An agent is one who represents another, called the principal, in dealings with third persons. (Sec. 7928, Rev. Codes 1921.) "The mere designation of the place at which payment shall be made does not of itself alter the obligation of the maker as to the person to whom or through whom payment should be made. He is still bound to see for himself that payment is made to the legal holder, whether he be the original payee or an indorser, or to his authorized agent. * * * But if a party selects a bank to collect a note and payment is made to such bank, it is the agent of the person so selecting it, and payment to it is equivalent to payment to him." (3 R.C.L. 1289.)

The note containing on its face the provision, "Nor is an agent permitted to collect any part or whole of it unless indorsed to him for collection by an agent of the company," the fact that an officer of the company indorsed the note to the Denton State Bank for collection, sent it to the bank without any request by the plaintiffs that this be done, and notified the plaintiffs that the company had done so and for them to call at the bank and pay the same, considered collectively, we think sufficient to justify the conclusion that the Denton State Bank was the agent of the Union Central Life Insurance Company, and that when payment was made to the bank it was paid to and received by the company. (Security *Page 110 State Bank v. Soule, 70 Mont. 300, 225 P. 127; Jensen v.Laurel Meat Co., 71 Mont. 582, 230 P. 1081.) Such being the case, it was the duty of the bank to see that the money was transmitted and received by the company, and the plaintiffs could in no manner be considered insurers or guarantors that the money would actually reach the company.

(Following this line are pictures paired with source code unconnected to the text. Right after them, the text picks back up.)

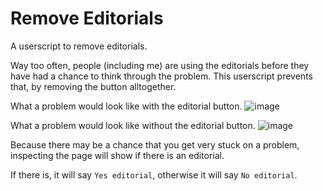 # Remove Editorials
A userscript to remove editorials. 

Way too often, people (including me) are using the editorials before they have had a chance to think through the problem. This userscript prevents that, by removing the button alltogether.

What a problem would look like with the editorial button.
![image](https://user-images.githubusercontent.com/72463938/133888916-016f9346-268e-4f38-a28d-31b9768db4d6.png)

What a problem would look like without the editorial button.
![image](https://user-images.githubusercontent.com/72463938/133888893-9262d507-28ac-486a-adc1-e3e2d1989ca3.png)

Because there may be a chance that you get very stuck on a problem, inspecting the page will show if there is an editorial.

If there is, it will say `Yes editorial`, otherwise it will say `No editorial`.
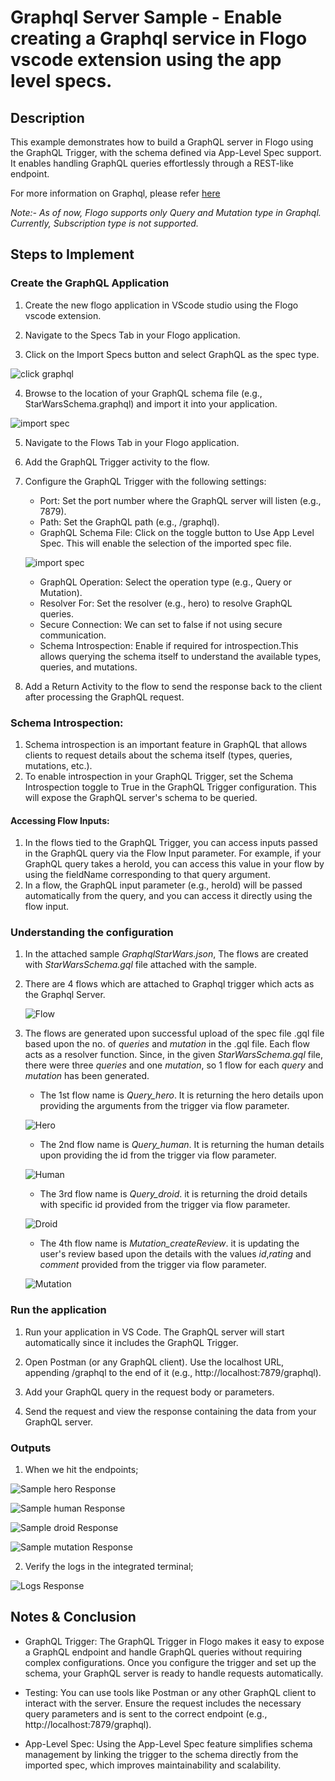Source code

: # Graphql Server Sample - Enable creating a Graphql service in Flogo vscode extension using the app level specs.

## Description

This example demonstrates how to build a GraphQL server in Flogo using the GraphQL Trigger, with the schema defined via App-Level Spec support. It enables handling GraphQL queries effortlessly through a REST-like endpoint.

For more information on Graphql, please refer [here](https://graphql.org/)

*Note:- As of now, Flogo supports only Query and Mutation type in Graphql. Currently, Subscription type is not supported.*

## Steps to Implement

### Create the GraphQL Application

1. Create the new flogo application in VScode studio using the Flogo vscode extension.

2. Navigate to the Specs Tab in your Flogo application.

3. Click on the Import Specs button and select GraphQL as the spec type.

![click graphql](../../images/graphql/1.png)

4. Browse to the location of your GraphQL schema file (e.g., StarWarsSchema.graphql) and import it into your application.

![import spec](../../images/graphql/2.png)

5. Navigate to the Flows Tab in your Flogo application.

6. Add the GraphQL Trigger activity to the flow.

7. Configure the GraphQL Trigger with the following settings:

	* Port: Set the port number where the GraphQL server will listen (e.g., 7879).
	* Path: Set the GraphQL path (e.g., /graphql).
	* GraphQL Schema File: Click on the toggle button to Use App Level Spec. This will enable the selection of the imported spec file.
	
	![import spec](../../images/graphql/3.png)
	
	* GraphQL Operation: Select the operation type (e.g., Query or Mutation).
	* Resolver For: Set the resolver (e.g., hero) to resolve GraphQL queries.
	* Secure Connection: We can set to false if not using secure communication.
	* Schema Introspection: Enable if required for introspection.This allows querying the schema itself to understand the available types, queries, and mutations.
	
8. Add a Return Activity to the flow to send the response back to the client after processing the GraphQL request.


### Schema Introspection:

1. Schema introspection is an important feature in GraphQL that allows clients to request details about the schema itself (types, queries, mutations, etc.).
2. To enable introspection in your GraphQL Trigger, set the Schema Introspection toggle to True in the GraphQL Trigger configuration. This will expose the GraphQL server's schema to be queried.

#### Accessing Flow Inputs:

1. In the flows tied to the GraphQL Trigger, you can access inputs passed in the GraphQL query via the Flow Input parameter. 
For example, if your GraphQL query takes a heroId, you can access this value in your flow by using the fieldName corresponding to that query argument.
2. In a flow, the GraphQL input parameter (e.g., heroId) will be passed automatically from the query, and you can access it directly using the flow input.

### Understanding the configuration

1. In the attached sample *GraphqlStarWars.json*, The flows are created with *StarWarsSchema.gql* file attached with the sample. 

2. There are 4 flows which are attached to Graphql trigger which acts as the Graphql Server.

	![Flow](../../images/graphql/flow.png)

3. The flows are generated upon successful upload of the spec file .gql file based upon the no. of *queries* and *mutation* in the .gql file. Each flow acts as a resolver function. Since, in the given *StarWarsSchema.gql* file, there were three *queries* and one *mutation*, so 1 flow for each *query* and *mutation* has been generated.

	* The 1st flow name is *Query_hero*. It is returning the hero details upon providing the arguments from the trigger via flow parameter.

	![Hero](../../images/graphql/hero.png)

	* The 2nd flow name is *Query_human*. It is returning the human details upon providing the id  from the trigger via flow parameter.

	![Human](../../images/graphql/human.png)

	* The 3rd flow name is *Query_droid*. it is returning the droid details with specific id provided from the trigger via flow parameter.

	![Droid](../../images/graphql/droid.png)

	* The 4th flow name is *Mutation_createReview*. it is updating the user's review based upon the details with the values *id*,*rating* and *comment* provided from the trigger via flow parameter.

	![Mutation](../../images/graphql/mutation.png)


### Run the application

1. Run your application in VS Code. The GraphQL server will start automatically since it includes the GraphQL Trigger.

2. Open Postman (or any GraphQL client). Use the localhost URL, appending /graphql to the end of it (e.g., http://localhost:7879/graphql). 

3. Add your GraphQL query in the request body or parameters.

4. Send the request and view the response containing the data from your GraphQL server.


### Outputs


1. When we hit the endpoints;

![Sample hero Response](../../images/graphql/hero_response.png)

![Sample human Response](../../images/graphql/human_response.png)

![Sample droid Response](../../images/graphql/droid_response.png)

![Sample mutation Response](../../images/graphql/mutation_response.png)

2. Verify the logs in the integrated terminal;

![Logs Response](../../images/graphql/logs.png)


## Notes & Conclusion

* GraphQL Trigger: The GraphQL Trigger in Flogo makes it easy to expose a GraphQL endpoint and handle GraphQL queries without requiring complex configurations. Once you configure the trigger and set up the schema, your GraphQL server is ready to handle requests automatically.

* Testing: You can use tools like Postman or any other GraphQL client to interact with the server. Ensure the request includes the necessary query parameters and is sent to the correct endpoint (e.g., http://localhost:7879/graphql).

* App-Level Spec: Using the App-Level Spec feature simplifies schema management by linking the trigger to the schema directly from the imported spec, which improves maintainability and scalability.


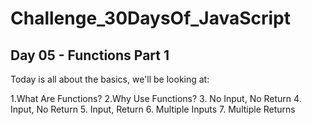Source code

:# Challenge_30DaysOf_JavaScript

## Day 05 - Functions Part 1

Today is all about the basics, we'll be looking at:

1.What Are Functions?
2.Why Use Functions?
3. No Input, No Return
4. Input, No Return
5. Input, Return
6. Multiple Inputs
7. Multiple Returns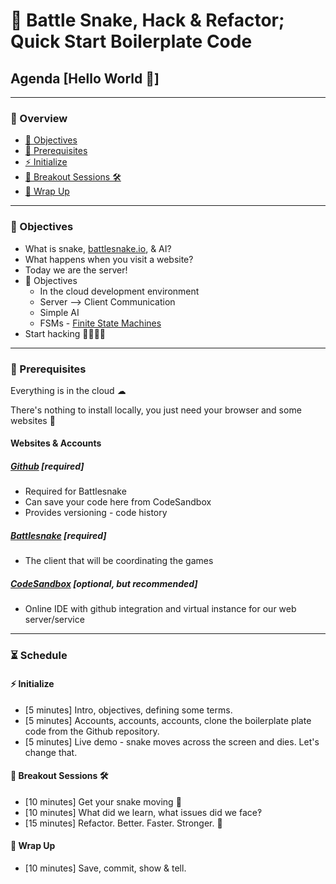 # 🐍 Battle Snake, Hack & Refactor; Quick Start Boilerplate Code

## Agenda [Hello World 👋]

---

### 🔭 Overview

- [🧭 Objectives](#🧭%20Objectives)
- [🔄 Prerequisites](#🔄%20Prerequisites)
- [⚡ Initialize](#⚡%20Initialize)
- [🧱 Breakout Sessions 🛠](#🧱%20Breakout%20Sessions%20🛠)
- [🌯 Wrap Up](#🌯%20Wrap%20Up)

---

### 🧭 Objectives

- What is snake, [battlesnake.io](http://battlesnake.io/), & AI?
- What happens when you visit a website?
- Today we are the server!
- 🚀 Objectives
  - In the cloud development environment
  - Server --> Client Communication
  - Simple AI
  - FSMs - [Finite State Machines](https://en.wikipedia.org/wiki/Finite-state_machine)
- Start hacking 👩‍💻👨‍💻

---

### 🔄 Prerequisites

Everything is in the cloud ☁

There's nothing to install locally, you just need your browser and some websites 🍰

#### Websites & Accounts

##### [Github](https://github.com/) [required]

- Required for Battlesnake
- Can save your code here from CodeSandbox
- Provides versioning - code history

##### [Battlesnake](https://battlesnake.io/) [required]

- The client that will be coordinating the games

##### [CodeSandbox](https://codesandbox.io/) [optional, but recommended]

- Online IDE with github integration and virtual instance for our web server/service

---

### ⏳ Schedule

#### ⚡ Initialize

- [5 minutes] Intro, objectives, defining some terms.
- [5 minutes] Accounts, accounts, accounts, clone the boilerplate plate code from the Github repository.
- [5 minutes] Live demo - snake moves across the screen and dies. Let's change that.

#### 🧱 Breakout Sessions 🛠

- [10 minutes] Get your snake moving 🐍
- [10 minutes] What did we learn, what issues did we face‽
- [15 minutes] Refactor. Better. Faster. Stronger. 💪

#### 🌯 Wrap Up

- [10 minutes] Save, commit, show & tell.
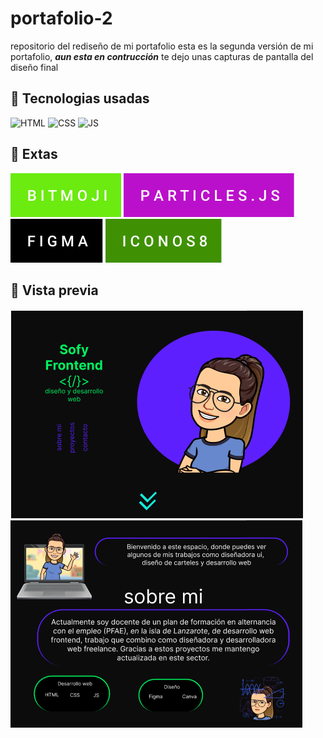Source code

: # portafolio-2
repositorio del rediseño de mi portafolio 
esta es la segunda versión de mi portafolio, **_aun esta en contrucción_** te dejo unas 
capturas de pantalla del diseño final 

## 📍 Tecnologias usadas 

![HTML](https://img.shields.io/badge/html5%20-%23E34F26.svg?&style=for-the-badge&logo=html5&logoColor=white)
![CSS](https://img.shields.io/badge/css3%20-%231572B6.svg?&style=for-the-badge&logo=css3&logoColor=white)
![JS](https://img.shields.io/badge/javascript%20-%23323330.svg?&style=for-the-badge&logo=javascript&logoColor=%23F7DF1E)

## 📍 Extas
![bitmoji](https://github.com/SofyFrontend/portafolio-2/blob/main/img-read/bitmoji.svg)
![particles.js](https://github.com/SofyFrontend/portafolio-2/blob/main/img-read/particles.js.svg)
![figma](https://github.com/SofyFrontend/portafolio-2/blob/main/img-read/figma.svg)
![iconos8](https://github.com/SofyFrontend/portafolio-2/blob/main/img-read/iconos8.svg)


## 📍 Vista previa 
![vista previa](https://github.com/SofyFrontend/portafolio-2/blob/main/vistaprevia1.png)
![vista previa 2](https://github.com/SofyFrontend/portafolio-2/blob/main/vistaprevia2.png)
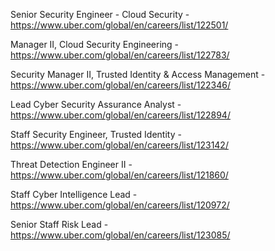 Senior Security Engineer - Cloud Security - https://www.uber.com/global/en/careers/list/122501/

Manager II, Cloud Security Engineering - https://www.uber.com/global/en/careers/list/122783/

Security Manager II, Trusted Identity & Access Management - https://www.uber.com/global/en/careers/list/122346/

Lead Cyber Security Assurance Analyst - https://www.uber.com/global/en/careers/list/122894/

Staff Security Engineer, Trusted Identity - https://www.uber.com/global/en/careers/list/123142/

Threat Detection Engineer II - https://www.uber.com/global/en/careers/list/121860/

Staff  Cyber Intelligence Lead - https://www.uber.com/global/en/careers/list/120972/

Senior Staff Risk Lead - https://www.uber.com/global/en/careers/list/123085/

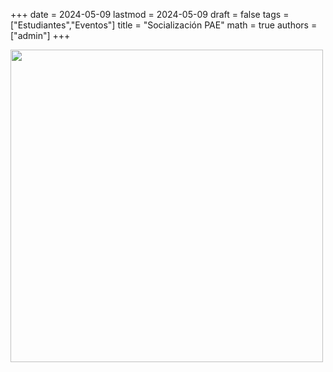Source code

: +++
date      = 2024-05-09
lastmod   = 2024-05-09
draft     = false
tags      = ["Estudiantes","Eventos"]
title     = "Socialización PAE"
math      = true
authors = ["admin"]
+++


<img src="https://matematicas.netlify.app/img/students/PAE-2024-05.png"  width="500">
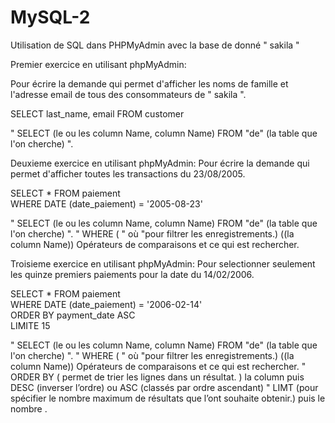 # MySQL-2
Utilisation de SQL dans PHPMyAdmin avec la base de donné " sakila "

Premier exercice en utilisant phpMyAdmin:

Pour écrire la demande qui permet d'afficher les noms de famille et l'adresse email de tous des consommateurs de " sakila ".

 SELECT last_name, email FROM customer 

   " SELECT (le ou les column Name, column Name) FROM "de" (la table que l'on cherche) ".

Deuxieme exercice en utilisant phpMyAdmin:
Pour écrire la demande qui permet d'afficher toutes les transactions du 23/08/2005.

 SELECT * FROM paiement                        
 WHERE DATE (date_paiement) = '2005-08-23'     
   
  " SELECT (le ou les column Name, column Name) FROM "de" (la table que l'on cherche) ".
  " WHERE  ( " où "pour filtrer les enregistrements.) ((la column Name)) Opérateurs de comparaisons et ce qui est rechercher.

Troisieme exercice en utilisant phpMyAdmin: 
Pour selectionner seulement les quinze premiers paiements pour la date du 14/02/2006.

 SELECT * FROM paiement                          
 WHERE DATE (date_paiement) = '2006-02-14'      
 ORDER BY payment_date ASC                       
 LIMITE 15                                       

  " SELECT (le ou les column Name, column Name) FROM "de" (la table que l'on cherche) ".
  " WHERE  ( " où "pour filtrer les enregistrements.) ((la column Name)) Opérateurs de comparaisons et ce qui est rechercher.
  " ORDER BY ( permet de trier les lignes dans un résultat. ) la column puis DESC (inverser l’ordre) ou ASC (classés par ordre ascendant)
  " LIMT (pour spécifier le nombre maximum de résultats que l’ont souhaite obtenir.) puis le nombre .
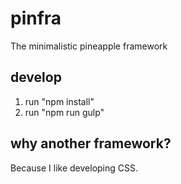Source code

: # pinfra
The minimalistic pineapple framework

## develop
1. run "npm install"
2. run "npm run gulp"

## why another framework?
Because I like developing CSS.
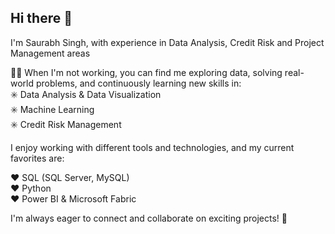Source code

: ## Hi there 👋

I'm Saurabh Singh, with experience in Data Analysis, Credit Risk and Project Management areas

🧑‍💻 When I'm not working, you can find me exploring data, solving real-world problems, and continuously learning new skills in:<br>
✳️ Data Analysis & Data Visualization<br>
✳️ Machine Learning<br>
✳️ Credit Risk Management<br>

I enjoy working with different tools and technologies, and my current favorites are:

❤️ SQL (SQL Server, MySQL)<br>
❤️ Python<br>
❤️ Power BI & Microsoft Fabric<br>

I'm always eager to connect and collaborate on exciting projects! 🚀

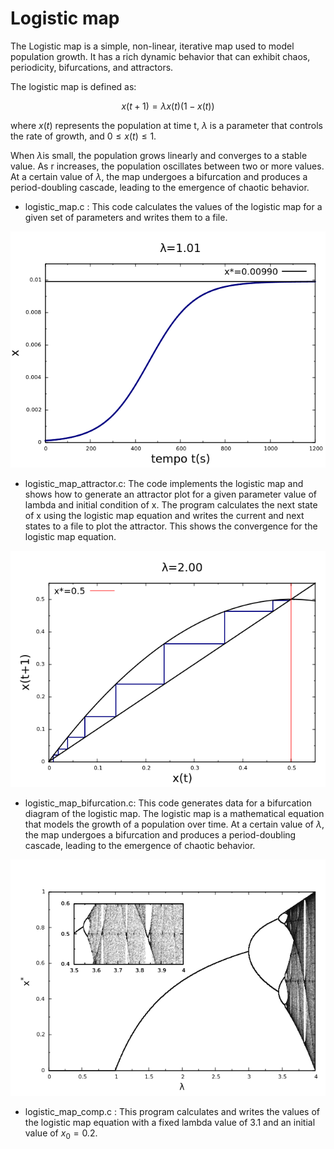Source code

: # Logistic map

The Logistic map is a simple, non-linear, iterative map used to model population growth. It has a rich dynamic behavior that can exhibit chaos, periodicity, bifurcations, and attractors.

The logistic map is defined as:

$$x(t+1)=\lambda x(t)\left( 1-x(t)\right)$$

where $x(t)$ represents the population at time t, $\lambda$ is a parameter that controls the rate of growth, and $0 ≤ x(t) ≤ 1$.

When $\lambda$is small, the population grows linearly and converges to a stable value. As r increases, the population oscillates between two or more values. At a certain value of $\lambda$, the map undergoes a bifurcation and produces a period-doubling cascade, leading to the emergence of chaotic behavior.

- logistic_map.c : This code calculates the values of the logistic map for a given set of parameters and writes them to a file.

<img src="Image/mapa_logistico_lambda1,01.png">

- logistic_map_attractor.c: The code implements the logistic map and shows how to generate an attractor plot for a given parameter value of lambda and initial condition of x. The program calculates the next state of x using the logistic map equation and writes the current and next states to a file to plot the attractor. This shows the convergence for the logistic map equation.

<img src="Image/mapa_logistico_atrator_lambda2.png">


- logistic_map_bifurcation.c: This code generates data for a bifurcation diagram of the logistic map. The logistic map is a mathematical equation that models the growth of a population over time. At a certain value of $\lambda$, the map undergoes a bifurcation and produces a period-doubling cascade, leading to the emergence of chaotic behavior.

<img src="Image/mapa_bifurcacao.png">

- logistic_map_comp.c : This program calculates and writes the values of the logistic map equation with a fixed lambda value of 3.1 and an initial value of $x_0=0.2$.
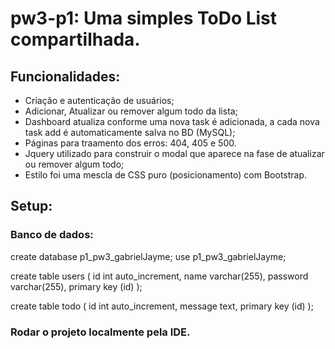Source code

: # pw3-p1: Uma simples ToDo List compartilhada.

## Funcionalidades:
- Criação e autenticação de usuários;
- Adicionar, Atualizar ou remover algum todo da lista;
- Dashboard atualiza conforme uma nova task é adicionada, a cada nova task add é automaticamente salva no BD (MySQL);
- Páginas para traamento dos erros: 404, 405 e 500.
- Jquery utilizado para construir o modal que aparece na fase de atualizar ou remover algum todo;
- Estilo foi uma mescla de CSS puro (posicionamento) com Bootstrap.

## Setup:
### Banco de dados:
create database p1_pw3_gabrielJayme;
use p1_pw3_gabrielJayme;

create table users (
	id 				int auto_increment,
    name 			varchar(255),
    password 		varchar(255),
    primary key (id)
);

create table todo (
	id 			int auto_increment,
    message	text,
    primary key (id)
);

### Rodar o projeto localmente pela IDE.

Nor do we think the court erred in excluding the application[3] for the loan. Where preliminary negotiations are consummated by a written agreement, the writing supersedes all previous understandings, and the intent of the parties must be ascertained therefrom. Representations made during the negotiations of a contract which are not included in the final agreement are not a part of it and are not binding. (13 C.J. 544.)

Counsel for defendants cites section 7533, Revised Codes of[4] 1921, which provides: "Several contracts relating to the same matters, between the same parties, and made as parts of substantially one transaction, are to be taken together," and contends that by reason of said section the application should have been admitted and considered with the note and mortgage; but it is apparent from a casual reading of the application that it is not a contract. In the case of Colwell v. GrandinInvestment Co., 64 Mont. 518, 210 P. 765, cited by counsel, the question of the admissibility of the application for a loan was neither raised nor decided.

The judgment is affirmed.

Affirmed.

ASSOCIATE JUSTICES HOLLOWAY, GALEN, STARK and MATTHEWS concur.